In: Statistics and Probability
What change do Wasserstein, Schirm, and Lazar recommend, regarding the use of the term “statistically significant”?
The American Statisticians Wasserstein, Schirm, and Lazar recommend the following regarding “statistically significant” :
Don’t base your conclusions solely on whether an association or effect was found to be “statistically significant” (i.e.., the p-value passed some arbitrary threshold such as p < 0.05).
Don’t believe that an association or effect exists just because it was statistically significant.
Don’t believe that an association or effect is absent just because it was not statistically significant.
Don’t believe that your p-value gives the probability that chance alone produced the observed association or effect or the probability that your test hypothesis is true.
Don’t conclude anything about scientific or practical importance based on statistical significance.
P-Values and Statistical Significance stopped just short of recommending that declarations of “statistical significance” be abandoned.They conclude, based on their review of the articles in this special issue and the broader literature, that it is time to stop using the term “statistically significant” entirely.

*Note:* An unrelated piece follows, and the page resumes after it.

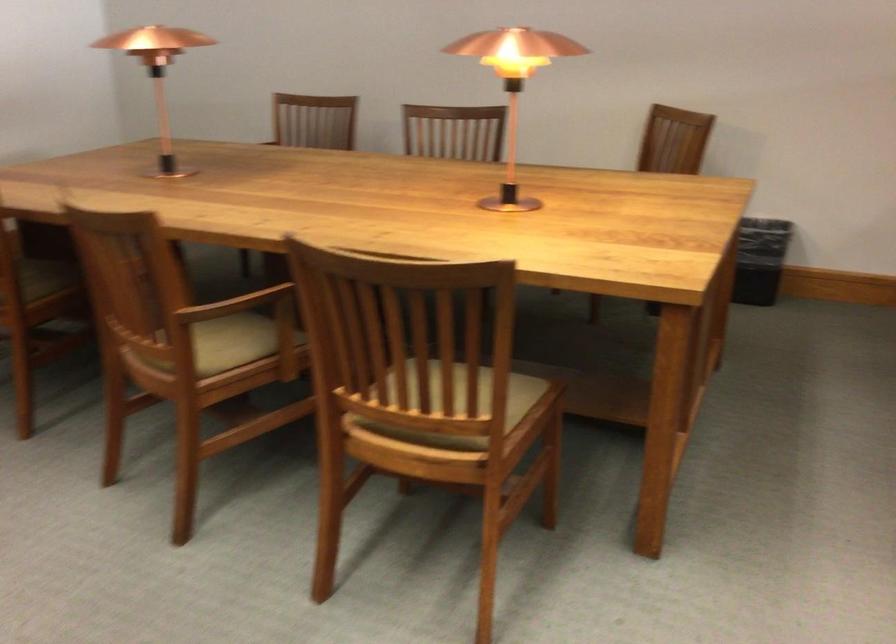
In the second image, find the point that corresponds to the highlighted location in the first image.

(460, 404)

Nor should variants such as “significantly different,” “p < 0.05,” and “nonsignificant” survive, whether expressed in words, by asterisks in a table, or in some other way.For example, no p-value can reveal the plausibility, presence, truth, or importance of an association or effect. Therefore, a label of statistical significance does not mean or imply that an association or effect is highly probable, real, true, or important.
Make acceptance of uncertainty more natural to our thinking by accompanying every point estimate in our research with a measure of its uncertainty such as a standard error or interval estimate. Reporting and interpreting point and interval estimates should be routine.

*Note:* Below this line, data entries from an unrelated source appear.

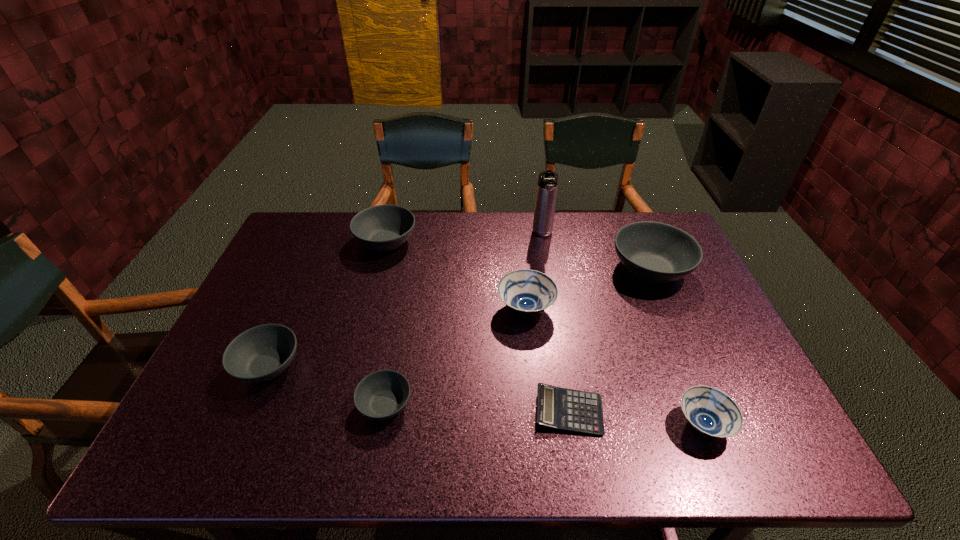
Where is `free area in between the rightmost gray soup bowl and the second shortest object`? The image size is (960, 540). free area in between the rightmost gray soup bowl and the second shortest object is located at coordinates (517, 337).

Identify which object is the fourth closest to the biggest gray soup bowl. Please provide its 2D coordinates. Your answer should be formatted as a tuple, i.e. [(x, y)], where the tuple contains the x and y coordinates of a point satisfying the conditions above.

[(711, 412)]

Image resolution: width=960 pixels, height=540 pixels. Find the location of `object that is the third nearest to the seventh shortest object`. object that is the third nearest to the seventh shortest object is located at coordinates (559, 408).

The image size is (960, 540). Identify the location of the closest soup bowl to the tallest object. (657, 253).

I want to click on soup bowl identified as the second closest to the shortest soup bowl, so click(526, 292).

This screenshot has height=540, width=960. I want to click on gray soup bowl object that ranks as the second closest to the seventh shortest object, so click(380, 395).

You are a GUI agent. You are given a task and a screenshot of the screen. Output one action in this format:
    pyautogui.click(x=<x>, y=<y>)
    Task: Click on the gray soup bowl that stands as the second closest to the second tallest object
    The image size is (960, 540).
    Given the screenshot: What is the action you would take?
    pyautogui.click(x=380, y=395)

I want to click on free space that satisfies the following two spatial constraints: 1. on the back side of the calculator; 2. on the right side of the tallest soup bowl, so click(545, 269).

I want to click on blank space that satisfies the following two spatial constraints: 1. on the handle side of the biggest gray soup bowl; 2. on the right side of the thermos bottle, so click(549, 269).

The width and height of the screenshot is (960, 540). I want to click on free location that satisfies the following two spatial constraints: 1. on the back side of the second biggest gray soup bowl; 2. on the right side of the leftmost gray soup bowl, so click(x=323, y=241).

Thoughtful research includes careful consideration of the definition of a meaningful effect size. As a researcher you should communicate this up front, before data are collected and analyzed. Afterwards is just too late; it is dangerously easy to justify observed results after the fact and to over interpret trivial effect sizes as being meaningful. Many authors in this special issue argue that consideration of the effect size and its “scientific meaningfulness” is essential for reliable inference
Be thoughtful and clear about the level of confidence or credibility that is present in statistical results.
Openness includes understanding and accepting the role of expert judgment, which enters the practice of statistical inference and decision-making in numerous ways by providing sufficient information so that other researchers can execute meaningful alternative analyses.

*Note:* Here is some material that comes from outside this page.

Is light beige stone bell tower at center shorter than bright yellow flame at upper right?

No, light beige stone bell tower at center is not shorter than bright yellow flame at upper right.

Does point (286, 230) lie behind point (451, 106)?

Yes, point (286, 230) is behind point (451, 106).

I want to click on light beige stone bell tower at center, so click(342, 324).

Be modest in recognizing there is not a “true statistical model” underlying every problem, which is why it is wise to thoughtfully consider many possible models.Calls on researchers to “recognize that behind every choice of null distribution and test statistic, there lurks a plausible family of alternative hypotheses, which can provide more insight into the null distribution.”p-values, confidence intervals, and other statistical measures are all uncertain. Treating them otherwise is immodest overconfidence.